(M) Mia Wasikowska, Nicole Kidman, Matthew Goode, Alden Ehrenreich, Dermot Mulroney, Jackie Weaver
Written by Wentworth Miller, who you may know as one of the stars of the television series Prison Break, and heavily indebted to Alfred Hitchcock’s Shadow of a Doubt, Stoker is a coming of age story with a difference. Think less Stand by Me and more Carrie.
India Stoker is a morose teenage girl, darker than your normal morose teenage girl, uncomfortable in her own skin and unsure of her identity. When her father, with whom she was close, is killed in a car accident she is left without a buffer between her and her troubled mother, with whom she has a strained relationship. Living alone together in large Southern mansion, they are surprised by the arrival of her Uncle Charlie, a brother of her fathers whom she didn’t know existed. Charlie arrives out of the blue and declares his intention to stay for a while. He is young, handsome, and well-travelled, and instantly charms India’s mother, while India is more cautious and distrusting of this mysterious uncle. With time she finds this distrust matched with a strange sense of kinship, before learning the dangerous truth about Uncle Charlie… he is a psychopathic serial killer.
This psychological thriller is directed by Korean filmmaker Chan-Wook Park who gained international attention in 2004, when his revenge thriller Oldboy won the Grand Jury Prize at the Cannes Film Festival and became a cult favourite around the world. Stoker marks his first foray into English-language filmmaking and he has no trouble applying his immense talent for visual storytelling to a different language. The images are masterfully composed, and cleverly edited together, including an interesting transitionary device where items that appear to be part of one shot end up becoming part of the shot on the other side of the dissolve.
Stoker has a creepy, chilling tone – established through the way the picture is photographed, the performances of the actors, and the music – that elicits quite a visceral reaction. Before you process the narrative information, before you understand what is going on, you are already feeling that sense of unease and mistrust.
The film has a Gothic feel to it, no doubt resulting from the fact that much of the action takes place in the Stoker’ old Southern mansion, which looks unchanged since the 1930s. In fact, it makes it initially quite difficult to pin down a time period for the events.
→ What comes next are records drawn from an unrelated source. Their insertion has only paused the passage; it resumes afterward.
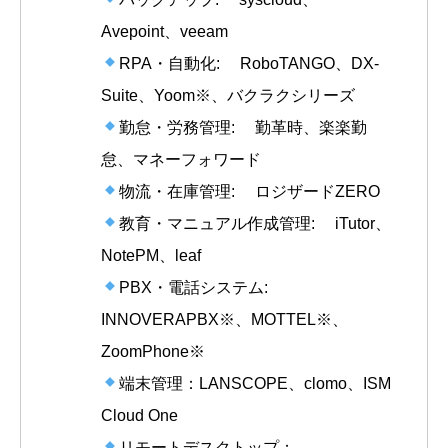
Avepoint、veeam
RPA・自動化: RoboTANGO、DX-
Suite、Yoom※、バクラクシリーズ
勤怠・労務管理: 勤革時、楽楽勤
怠、マネーフォワード
物流・在庫管理: ロジザードZERO
教育・マニュアル作成管理: iTutor、
NotePM、leaf
PBX・電話システム:
INNOVERAPBX※、MOTTEL※、
ZoomPhone※
端末管理：LANSCOPE、clomo、ISM
Cloud One
リモートデスクトップ：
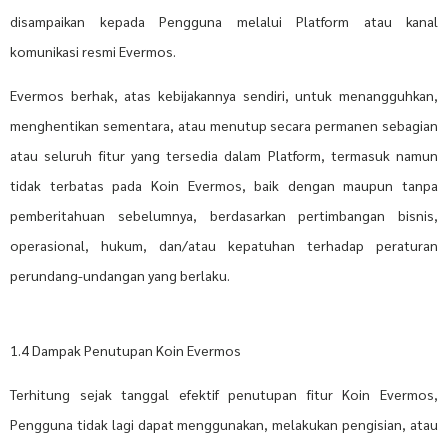
disampaikan kepada Pengguna melalui Platform atau kanal
komunikasi resmi Evermos.
Evermos berhak, atas kebijakannya sendiri, untuk menangguhkan,
menghentikan sementara, atau menutup secara permanen sebagian
atau seluruh fitur yang tersedia dalam Platform, termasuk namun
tidak terbatas pada Koin Evermos, baik dengan maupun tanpa
pemberitahuan sebelumnya, berdasarkan pertimbangan bisnis,
operasional, hukum, dan/atau kepatuhan terhadap peraturan
perundang-undangan yang berlaku.
1.4 Dampak Penutupan Koin Evermos
Terhitung sejak tanggal efektif penutupan fitur Koin Evermos,
Pengguna tidak lagi dapat menggunakan, melakukan pengisian, atau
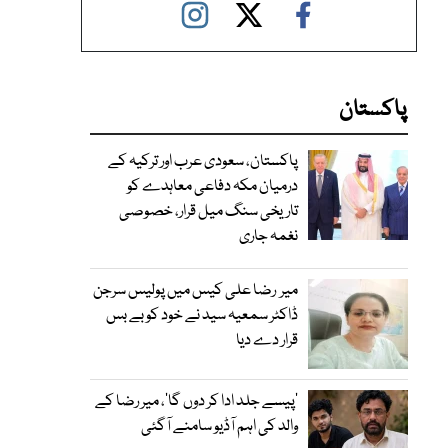
پاکستان
پاکستان، سعودی عرب اور ترکیہ کے
درمیان مکہ دفاعی معاہدے کو
تاریخی سنگ میل قرار، خصوصی
نغمہ جاری
میر رضا علی کیس میں پولیس سرجن
ڈاکٹر سمعیہ سید نے خود کو بے بس
قرار دے دیا
’پیسے جلد ادا کر دوں گا‘، میر رضا کے
والد کی اہم آڈیو سامنے آگئی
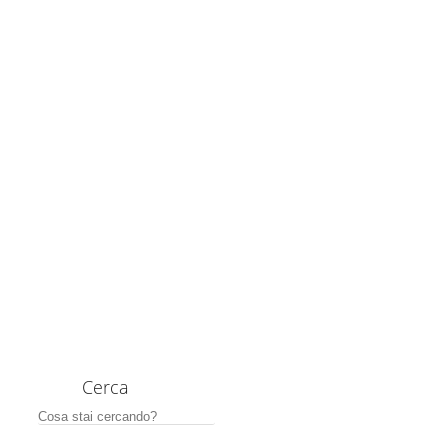
Cerca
You find yourself assuming that you are watching a period piece from the first half of the 20th century until we get a couple of scenes at the school which makes it apparent that it is the present day.
Stoker’s second half lacks the subtlety of its slow-burning first half, with that spookiness and sense of menace that is so overpowering in the film’s early passages making way for more direct, confronting images of violence. The eroticising of these acts of violence adds another disturbing layer to the bond being formed between India and her uncle.
Stoker will only receive a limited release, and likely won’t make a huge impact, but it could well be one of the year’s best films. It is a fantastic psychological thriller: creepy, compelling and strangely beautiful.